### Data provided:
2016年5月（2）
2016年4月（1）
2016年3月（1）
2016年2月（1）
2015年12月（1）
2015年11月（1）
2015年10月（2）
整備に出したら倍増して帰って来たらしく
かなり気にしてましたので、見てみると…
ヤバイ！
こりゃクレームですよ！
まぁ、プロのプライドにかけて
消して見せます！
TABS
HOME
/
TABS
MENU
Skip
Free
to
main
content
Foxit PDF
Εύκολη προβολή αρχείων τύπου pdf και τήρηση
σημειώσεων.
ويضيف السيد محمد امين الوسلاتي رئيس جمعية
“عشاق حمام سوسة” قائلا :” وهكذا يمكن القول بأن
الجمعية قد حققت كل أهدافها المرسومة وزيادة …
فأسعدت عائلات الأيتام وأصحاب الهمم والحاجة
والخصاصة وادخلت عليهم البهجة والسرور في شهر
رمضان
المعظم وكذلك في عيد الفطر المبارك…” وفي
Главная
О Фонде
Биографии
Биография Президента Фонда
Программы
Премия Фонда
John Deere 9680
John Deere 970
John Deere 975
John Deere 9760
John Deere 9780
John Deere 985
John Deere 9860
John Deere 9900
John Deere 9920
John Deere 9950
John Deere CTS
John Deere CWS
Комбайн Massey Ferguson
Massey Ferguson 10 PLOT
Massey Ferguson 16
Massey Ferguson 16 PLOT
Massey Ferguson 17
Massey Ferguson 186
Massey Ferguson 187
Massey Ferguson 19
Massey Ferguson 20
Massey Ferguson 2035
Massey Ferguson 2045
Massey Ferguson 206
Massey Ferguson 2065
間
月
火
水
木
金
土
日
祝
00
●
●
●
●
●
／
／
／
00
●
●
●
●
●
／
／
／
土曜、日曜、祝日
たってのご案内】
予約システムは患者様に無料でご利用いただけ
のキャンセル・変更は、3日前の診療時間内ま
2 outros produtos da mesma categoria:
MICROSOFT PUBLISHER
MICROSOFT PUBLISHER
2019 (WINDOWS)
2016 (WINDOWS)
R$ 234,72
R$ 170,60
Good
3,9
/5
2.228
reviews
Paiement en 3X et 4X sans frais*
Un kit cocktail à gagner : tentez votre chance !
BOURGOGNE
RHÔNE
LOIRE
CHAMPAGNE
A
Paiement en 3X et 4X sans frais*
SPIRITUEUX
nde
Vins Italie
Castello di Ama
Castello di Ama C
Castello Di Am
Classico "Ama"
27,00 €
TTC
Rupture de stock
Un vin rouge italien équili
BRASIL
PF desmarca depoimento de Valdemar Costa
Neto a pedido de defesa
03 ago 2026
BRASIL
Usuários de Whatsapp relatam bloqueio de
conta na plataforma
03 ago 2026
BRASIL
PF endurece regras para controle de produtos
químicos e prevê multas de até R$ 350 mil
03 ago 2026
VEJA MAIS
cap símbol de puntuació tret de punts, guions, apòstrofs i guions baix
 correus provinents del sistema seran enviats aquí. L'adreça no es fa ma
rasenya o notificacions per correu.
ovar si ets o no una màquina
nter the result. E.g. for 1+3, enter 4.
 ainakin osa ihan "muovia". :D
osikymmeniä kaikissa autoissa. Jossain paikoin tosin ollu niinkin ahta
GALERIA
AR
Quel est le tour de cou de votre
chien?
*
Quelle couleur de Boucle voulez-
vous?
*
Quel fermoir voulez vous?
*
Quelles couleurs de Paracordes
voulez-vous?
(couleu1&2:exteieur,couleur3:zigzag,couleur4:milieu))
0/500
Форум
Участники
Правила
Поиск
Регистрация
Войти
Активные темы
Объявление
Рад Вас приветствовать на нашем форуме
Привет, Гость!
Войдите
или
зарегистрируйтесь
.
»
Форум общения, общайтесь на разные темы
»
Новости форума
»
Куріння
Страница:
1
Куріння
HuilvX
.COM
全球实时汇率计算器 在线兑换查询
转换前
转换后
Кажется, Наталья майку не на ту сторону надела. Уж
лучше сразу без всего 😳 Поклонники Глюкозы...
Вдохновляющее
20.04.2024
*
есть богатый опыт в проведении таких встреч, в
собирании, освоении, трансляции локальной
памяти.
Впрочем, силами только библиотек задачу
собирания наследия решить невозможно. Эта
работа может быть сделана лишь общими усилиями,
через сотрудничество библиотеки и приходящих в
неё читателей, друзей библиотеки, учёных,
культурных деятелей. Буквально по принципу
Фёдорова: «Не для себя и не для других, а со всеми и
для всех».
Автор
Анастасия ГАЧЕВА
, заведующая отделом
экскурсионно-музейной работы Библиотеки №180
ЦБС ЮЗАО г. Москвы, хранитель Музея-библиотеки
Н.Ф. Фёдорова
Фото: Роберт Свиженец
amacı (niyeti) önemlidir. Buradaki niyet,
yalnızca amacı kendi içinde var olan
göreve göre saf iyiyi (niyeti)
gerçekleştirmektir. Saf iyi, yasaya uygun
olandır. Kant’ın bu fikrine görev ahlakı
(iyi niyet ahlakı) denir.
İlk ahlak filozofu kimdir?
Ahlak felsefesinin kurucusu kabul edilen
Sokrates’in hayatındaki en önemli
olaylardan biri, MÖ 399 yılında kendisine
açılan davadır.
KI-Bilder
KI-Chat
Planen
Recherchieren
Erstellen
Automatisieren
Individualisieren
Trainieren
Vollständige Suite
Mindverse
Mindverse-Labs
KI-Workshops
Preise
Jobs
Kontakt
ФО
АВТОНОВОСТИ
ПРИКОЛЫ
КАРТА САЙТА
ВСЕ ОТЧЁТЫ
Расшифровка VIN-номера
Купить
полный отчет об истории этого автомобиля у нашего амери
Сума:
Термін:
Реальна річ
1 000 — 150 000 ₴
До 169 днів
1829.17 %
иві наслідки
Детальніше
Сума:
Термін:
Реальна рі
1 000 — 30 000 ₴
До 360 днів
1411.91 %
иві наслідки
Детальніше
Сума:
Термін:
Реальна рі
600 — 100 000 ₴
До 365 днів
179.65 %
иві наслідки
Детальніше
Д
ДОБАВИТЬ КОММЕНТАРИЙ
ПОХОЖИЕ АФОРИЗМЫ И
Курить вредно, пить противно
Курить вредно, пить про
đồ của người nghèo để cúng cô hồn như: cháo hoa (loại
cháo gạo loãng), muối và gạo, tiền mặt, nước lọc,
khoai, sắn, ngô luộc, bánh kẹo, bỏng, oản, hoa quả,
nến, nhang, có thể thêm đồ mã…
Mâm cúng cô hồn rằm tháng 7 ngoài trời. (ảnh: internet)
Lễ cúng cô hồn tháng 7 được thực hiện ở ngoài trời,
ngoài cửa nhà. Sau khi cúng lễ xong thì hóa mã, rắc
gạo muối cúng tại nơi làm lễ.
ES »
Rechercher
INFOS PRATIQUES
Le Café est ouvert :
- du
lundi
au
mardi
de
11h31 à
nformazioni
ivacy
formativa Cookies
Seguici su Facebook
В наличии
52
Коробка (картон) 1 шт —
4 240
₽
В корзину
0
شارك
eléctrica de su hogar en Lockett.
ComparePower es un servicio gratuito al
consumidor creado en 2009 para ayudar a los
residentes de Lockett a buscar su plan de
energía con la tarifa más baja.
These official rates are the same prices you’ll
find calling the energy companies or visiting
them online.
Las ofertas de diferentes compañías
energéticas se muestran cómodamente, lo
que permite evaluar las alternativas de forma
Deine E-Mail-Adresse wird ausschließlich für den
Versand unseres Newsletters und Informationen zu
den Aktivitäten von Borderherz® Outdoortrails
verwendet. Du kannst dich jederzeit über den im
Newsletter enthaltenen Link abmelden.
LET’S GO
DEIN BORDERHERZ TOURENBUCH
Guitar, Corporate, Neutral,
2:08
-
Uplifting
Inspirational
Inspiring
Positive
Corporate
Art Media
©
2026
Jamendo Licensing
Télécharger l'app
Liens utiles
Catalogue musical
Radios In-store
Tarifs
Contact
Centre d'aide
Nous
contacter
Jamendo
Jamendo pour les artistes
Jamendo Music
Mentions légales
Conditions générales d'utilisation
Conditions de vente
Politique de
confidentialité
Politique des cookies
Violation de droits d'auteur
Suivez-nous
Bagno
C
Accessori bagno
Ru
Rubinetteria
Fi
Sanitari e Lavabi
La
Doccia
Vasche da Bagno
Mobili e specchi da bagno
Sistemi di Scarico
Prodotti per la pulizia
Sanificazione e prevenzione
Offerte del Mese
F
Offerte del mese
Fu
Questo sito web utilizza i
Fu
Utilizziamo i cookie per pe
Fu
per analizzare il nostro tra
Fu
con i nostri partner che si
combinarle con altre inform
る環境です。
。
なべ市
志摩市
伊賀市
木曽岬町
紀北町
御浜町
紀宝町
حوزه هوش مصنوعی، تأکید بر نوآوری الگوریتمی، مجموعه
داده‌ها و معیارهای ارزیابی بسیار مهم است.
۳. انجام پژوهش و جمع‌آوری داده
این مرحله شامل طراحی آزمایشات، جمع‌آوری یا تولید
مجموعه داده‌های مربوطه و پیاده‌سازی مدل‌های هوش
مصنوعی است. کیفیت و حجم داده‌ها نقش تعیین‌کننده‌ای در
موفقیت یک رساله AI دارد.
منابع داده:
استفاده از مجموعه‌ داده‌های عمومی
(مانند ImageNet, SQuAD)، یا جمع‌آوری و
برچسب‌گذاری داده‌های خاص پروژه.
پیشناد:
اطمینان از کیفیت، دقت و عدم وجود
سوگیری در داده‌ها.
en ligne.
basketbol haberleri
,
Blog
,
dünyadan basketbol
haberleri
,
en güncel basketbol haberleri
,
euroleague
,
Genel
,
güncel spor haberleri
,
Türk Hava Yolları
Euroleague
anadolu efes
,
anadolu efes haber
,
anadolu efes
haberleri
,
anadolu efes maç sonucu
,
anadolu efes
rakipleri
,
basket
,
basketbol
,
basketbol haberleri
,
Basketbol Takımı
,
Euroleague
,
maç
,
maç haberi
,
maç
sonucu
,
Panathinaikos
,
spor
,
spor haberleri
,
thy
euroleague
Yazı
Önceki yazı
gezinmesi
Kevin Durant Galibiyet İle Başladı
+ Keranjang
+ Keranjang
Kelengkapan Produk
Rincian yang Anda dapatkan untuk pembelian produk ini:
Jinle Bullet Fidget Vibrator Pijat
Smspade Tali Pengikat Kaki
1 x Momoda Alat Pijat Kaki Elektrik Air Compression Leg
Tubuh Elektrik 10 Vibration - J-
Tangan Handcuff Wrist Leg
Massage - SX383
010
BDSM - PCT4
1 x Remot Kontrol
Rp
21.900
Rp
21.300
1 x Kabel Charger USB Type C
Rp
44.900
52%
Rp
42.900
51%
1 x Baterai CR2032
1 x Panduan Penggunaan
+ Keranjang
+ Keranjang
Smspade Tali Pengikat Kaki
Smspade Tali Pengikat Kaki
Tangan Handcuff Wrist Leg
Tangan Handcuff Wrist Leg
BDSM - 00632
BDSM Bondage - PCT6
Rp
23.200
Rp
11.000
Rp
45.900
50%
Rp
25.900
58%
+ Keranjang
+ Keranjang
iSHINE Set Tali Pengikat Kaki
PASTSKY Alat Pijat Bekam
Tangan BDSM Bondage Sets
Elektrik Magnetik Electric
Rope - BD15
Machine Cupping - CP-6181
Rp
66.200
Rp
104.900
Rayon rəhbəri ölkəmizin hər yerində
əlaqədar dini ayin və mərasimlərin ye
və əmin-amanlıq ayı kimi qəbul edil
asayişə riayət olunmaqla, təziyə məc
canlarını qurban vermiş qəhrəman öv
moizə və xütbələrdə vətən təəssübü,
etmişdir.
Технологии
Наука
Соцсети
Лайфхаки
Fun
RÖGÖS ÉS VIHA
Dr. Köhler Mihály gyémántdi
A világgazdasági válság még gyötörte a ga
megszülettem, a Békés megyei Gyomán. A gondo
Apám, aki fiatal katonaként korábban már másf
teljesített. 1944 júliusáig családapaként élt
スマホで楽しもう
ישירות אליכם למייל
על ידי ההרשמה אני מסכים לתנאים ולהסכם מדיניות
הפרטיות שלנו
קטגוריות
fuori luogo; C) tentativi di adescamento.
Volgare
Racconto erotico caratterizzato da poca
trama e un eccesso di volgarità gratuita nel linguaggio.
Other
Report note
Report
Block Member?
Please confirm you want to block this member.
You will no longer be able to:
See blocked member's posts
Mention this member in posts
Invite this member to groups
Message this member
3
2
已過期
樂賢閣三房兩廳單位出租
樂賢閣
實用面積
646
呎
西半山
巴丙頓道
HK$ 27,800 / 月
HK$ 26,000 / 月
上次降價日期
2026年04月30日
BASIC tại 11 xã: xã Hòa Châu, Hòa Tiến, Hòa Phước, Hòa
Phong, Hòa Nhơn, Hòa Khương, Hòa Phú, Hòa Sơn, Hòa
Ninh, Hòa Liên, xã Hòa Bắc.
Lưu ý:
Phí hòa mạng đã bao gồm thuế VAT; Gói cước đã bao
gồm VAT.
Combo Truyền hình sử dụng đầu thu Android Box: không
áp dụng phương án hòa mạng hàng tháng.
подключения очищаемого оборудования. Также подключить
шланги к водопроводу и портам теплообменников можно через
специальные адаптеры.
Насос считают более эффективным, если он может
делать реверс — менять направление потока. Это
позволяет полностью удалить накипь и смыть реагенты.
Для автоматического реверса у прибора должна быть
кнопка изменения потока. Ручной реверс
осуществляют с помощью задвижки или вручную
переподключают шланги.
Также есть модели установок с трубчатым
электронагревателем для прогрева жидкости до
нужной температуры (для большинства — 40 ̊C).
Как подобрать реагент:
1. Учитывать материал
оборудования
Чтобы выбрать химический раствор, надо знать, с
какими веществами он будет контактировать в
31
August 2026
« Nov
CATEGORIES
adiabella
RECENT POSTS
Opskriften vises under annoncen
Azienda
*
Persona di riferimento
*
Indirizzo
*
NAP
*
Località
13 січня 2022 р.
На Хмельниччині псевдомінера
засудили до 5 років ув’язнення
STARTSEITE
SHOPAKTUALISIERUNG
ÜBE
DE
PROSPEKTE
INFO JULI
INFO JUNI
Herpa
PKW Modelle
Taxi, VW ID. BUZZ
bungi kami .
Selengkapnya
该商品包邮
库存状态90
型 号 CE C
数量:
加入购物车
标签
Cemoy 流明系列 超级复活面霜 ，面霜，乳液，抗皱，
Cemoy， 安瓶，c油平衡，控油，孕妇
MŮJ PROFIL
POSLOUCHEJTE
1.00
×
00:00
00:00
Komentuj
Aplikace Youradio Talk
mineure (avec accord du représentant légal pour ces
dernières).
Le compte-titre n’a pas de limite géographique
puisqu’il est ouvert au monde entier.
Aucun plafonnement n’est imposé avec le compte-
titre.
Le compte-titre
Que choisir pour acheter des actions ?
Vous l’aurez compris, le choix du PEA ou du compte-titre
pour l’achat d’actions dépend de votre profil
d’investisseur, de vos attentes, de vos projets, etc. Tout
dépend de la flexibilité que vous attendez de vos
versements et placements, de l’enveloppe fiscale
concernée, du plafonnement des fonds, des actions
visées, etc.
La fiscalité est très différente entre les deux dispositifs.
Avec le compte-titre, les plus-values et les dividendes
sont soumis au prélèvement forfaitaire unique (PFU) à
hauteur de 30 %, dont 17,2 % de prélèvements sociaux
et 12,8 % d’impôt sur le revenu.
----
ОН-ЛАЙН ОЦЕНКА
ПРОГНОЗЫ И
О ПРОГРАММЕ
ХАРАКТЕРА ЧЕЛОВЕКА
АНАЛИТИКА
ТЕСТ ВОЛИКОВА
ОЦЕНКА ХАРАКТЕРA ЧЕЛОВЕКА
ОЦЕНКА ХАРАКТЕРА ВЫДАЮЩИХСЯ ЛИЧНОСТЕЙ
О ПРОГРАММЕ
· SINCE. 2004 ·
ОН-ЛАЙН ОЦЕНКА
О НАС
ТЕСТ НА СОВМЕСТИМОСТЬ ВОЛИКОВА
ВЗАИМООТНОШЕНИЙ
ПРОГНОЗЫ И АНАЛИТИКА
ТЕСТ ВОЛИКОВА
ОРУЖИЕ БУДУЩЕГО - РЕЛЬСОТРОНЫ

### What is being asked:
List each line from the beginning of the data through the line containing "Castello di Ama C" as a numbered list, leaving out blank lines.

### Task solution:
1. 2016年5月（2）
2. 2016年4月（1）
3. 2016年3月（1）
4. 2016年2月（1）
5. 2015年12月（1）
6. 2015年11月（1）
7. 2015年10月（2）
8. 整備に出したら倍増して帰って来たらしく
9. かなり気にしてましたので、見てみると…
10. ヤバイ！
11. こりゃクレームですよ！
12. まぁ、プロのプライドにかけて
13. 消して見せます！
14. TABS
15. HOME
16. /
17. TABS
18. MENU
19. Skip
20. Free
21. to
22. main
23. content
24. Foxit PDF
25. Εύκολη προβολή αρχείων τύπου pdf και τήρηση
26. σημειώσεων.
27. ويضيف السيد محمد امين الوسلاتي رئيس جمعية
28. “عشاق حمام سوسة” قائلا :” وهكذا يمكن القول بأن
29. الجمعية قد حققت كل أهدافها المرسومة وزيادة …
30. فأسعدت عائلات الأيتام وأصحاب الهمم والحاجة
31. والخصاصة وادخلت عليهم البهجة والسرور في شهر
32. رمضان
33. المعظم وكذلك في عيد الفطر المبارك…” وفي
34. Главная
35. О Фонде
36. Биографии
37. Биография Президента Фонда
38. Программы
39. Премия Фонда
40. John Deere 9680
41. John Deere 970
42. John Deere 975
43. John Deere 9760
44. John Deere 9780
45. John Deere 985
46. John Deere 9860
47. John Deere 9900
48. John Deere 9920
49. John Deere 9950
50. John Deere CTS
51. John Deere CWS
52. Комбайн Massey Ferguson
53. Massey Ferguson 10 PLOT
54. Massey Ferguson 16
55. Massey Ferguson 16 PLOT
56. Massey Ferguson 17
57. Massey Ferguson 186
58. Massey Ferguson 187
59. Massey Ferguson 19
60. Massey Ferguson 20
61. Massey Ferguson 2035
62. Massey Ferguson 2045
63. Massey Ferguson 206
64. Massey Ferguson 2065
65. 間
66. 月
67. 火
68. 水
69. 木
70. 金
71. 土
72. 日
73. 祝
74. 00
75. ●
76. ●
77. ●
78. ●
79. ●
80. ／
81. ／
82. ／
83. 00
84. ●
85. ●
86. ●
87. ●
88. ●
89. ／
90. ／
91. ／
92. 土曜、日曜、祝日
93. たってのご案内】
94. 予約システムは患者様に無料でご利用いただけ
95. のキャンセル・変更は、3日前の診療時間内ま
96. 2 outros produtos da mesma categoria:
97. MICROSOFT PUBLISHER
98. MICROSOFT PUBLISHER
99. 2019 (WINDOWS)
100. 2016 (WINDOWS)
101. R$ 234,72
102. R$ 170,60
103. Good
104. 3,9
105. /5
106. 2.228
107. reviews
108. Paiement en 3X et 4X sans frais*
109. Un kit cocktail à gagner : tentez votre chance !
110. BOURGOGNE
111. RHÔNE
112. LOIRE
113. CHAMPAGNE
114. A
115. Paiement en 3X et 4X sans frais*
116. SPIRITUEUX
117. nde
118. Vins Italie
119. Castello di Ama
120. Castello di Ama C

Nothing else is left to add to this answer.